The least he could speculate was that it was now many years—decades, centuries?—since his last definite memory. And yet his body, as far as he could tell, had aged not at all. Whatever his situation was, it was quite other than any he’d ever truly expected to experience.

None of the other passengers took any notice of his agitation. Nor were they startled by the anomalous sky.

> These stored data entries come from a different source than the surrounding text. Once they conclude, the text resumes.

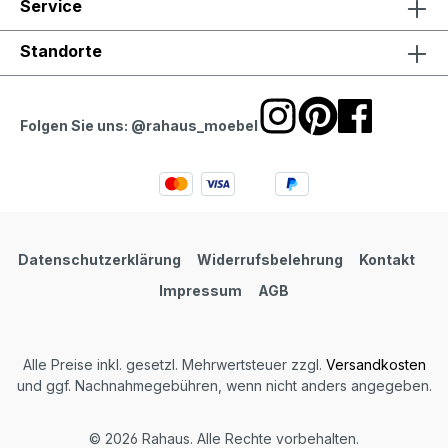
Service
Standorte
Folgen Sie uns: @rahaus_moebel
Datenschutzerklärung
Widerrufsbelehrung
Kontakt
Impressum
AGB
Alle Preise inkl. gesetzl. Mehrwertsteuer zzgl.
Versandkosten
und ggf. Nachnahmegebühren, wenn nicht anders angegeben.
© 2026 Rahaus. Alle Rechte vorbehalten.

They talked or read or gazed blankly out the windows.

Down the steep flank of a long deep vale the vehicle crawled, stopping here and there to let passengers off, in singles and couple and clumps, at hillside farms and huddled settlements. The passengers strolled or skipped away, lugging or swinging their bales. Carlos wondered what the locals brought in from the spaceport, and what they delivered to it in exchange. He presumed the trade made sense. Ignoring the arrivals, robots more agile and autonomous than any he’d seen before toiled amid shacks and scrubby trees.

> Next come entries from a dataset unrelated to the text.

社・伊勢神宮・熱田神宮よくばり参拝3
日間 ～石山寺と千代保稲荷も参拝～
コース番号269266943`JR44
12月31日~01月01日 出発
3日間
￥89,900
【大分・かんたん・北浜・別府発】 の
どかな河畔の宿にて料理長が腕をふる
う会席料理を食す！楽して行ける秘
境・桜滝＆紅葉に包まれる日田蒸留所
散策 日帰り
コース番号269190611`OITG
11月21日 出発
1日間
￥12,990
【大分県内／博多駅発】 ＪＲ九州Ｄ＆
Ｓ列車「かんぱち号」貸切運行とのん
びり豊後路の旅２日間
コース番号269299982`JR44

Slowly the crush eased. A shoreline settlement that looked like a resort came into view far below, in a cliff-cupped cove, all black beaches and white roofs and colour-striped umbrellas. Carlos flinched at the sudden vivid memory of a childhood holiday in Lanzarote. The slow, steady boom of breakers became louder and more noticeable until it became background.

The bus rolled along a raised beach or terminal moraine on a flat road with the occasional slant-roofed chalet a little way off it. It stopped at the unpaved access paths of two of these, letting people off. Then it took a sharp turn and gradient down to the main drag. By the time the vehicle halted beside a garish arcade overlooking the beach, all the other passengers had left.

“Terminus,” said the vehicle.

Carlos stood up and heaved his bag to his shoulder and stepped out on to hot tarmac. The colours were still wrong.

“Thank you,” said the vehicle. “Have a good day.”

So at least it spoke English, even if the passengers didn’t.

“Thank you,” replied Carlos, unthinking, then shook his head as the vehicle rolled away towards a distant shabby low building that needed no signage to have “depot” written all over it.

The arcade smelled of ocean and ice cream and candyfloss and grilling meat. The signs were in English, and generic: Amusements, Café, Bar, Refreshments, Meat and Fish, Swimwear. Nobody was nearby, though figures moved in the distance, where the seafront arcade gave way to spread-out, low-built housing on the slope. Carlos cocked an ear to the ding of games and the roar of screens, and the occasional raised voice or loud laugh. No kids in evidence, which puzzled him. Maybe the place was off season, or in decline. A ghost resort.

Black sand drifted on the street, silting up where the roadway met the pavement. Overhead, large feathered avians coloured like gulls, grey above and white beneath, cried and wheeled. Their wings had a disturbing suggestion of elongated finger bones, like those of bats or pterosaurs. The sun burned hot and hard on Carlos’s buzz-cut scalp. He stepped into the shade of a shopfront’s faded awning and put down the kitbag. In the shade everything was dark for a moment.

A woman’s warm voice came from behind his shoulder: “Hello, Carlos.”

He turned. The woman who stood there giving him a welcoming smile was his type to the millimetre, which struck him as both delightful and suspect. Young and tall and slim, hips and breasts shown off by tight jeans and close-fitted fancy blouse, pink with white collar and cuffs. Dark reddish hair cut short, framing her face. Black eyebrows, high cheekbones, quizzical smile. Mediterranean complexion, but not weather-worn like the people on the bus. Pretty in a gamine kind of way. White-trash-touristy designer handbag on a thin strap from her shoulder.

She held out her hand. “Nicole Pascal.”

Her accent seemed to go with the name.

“Carlos, that’s me,” he said, returning her firm handshake.

She looked him up and down.

“Do you have any other name?”

“Yes, it’s—” He had that tip of the tongue feeling. Shook his head. “Sorry. Maybe it’ll come back. ‘Carlos’ was a
nom de guerre
, but—”

“The
guerre
went on longer than expected?”

He had to laugh. “Something like that.”

Her face was as if a shadow had fallen on it. “Yes. Well. That, indeed.”

“Are you going to tell me what’s going on?”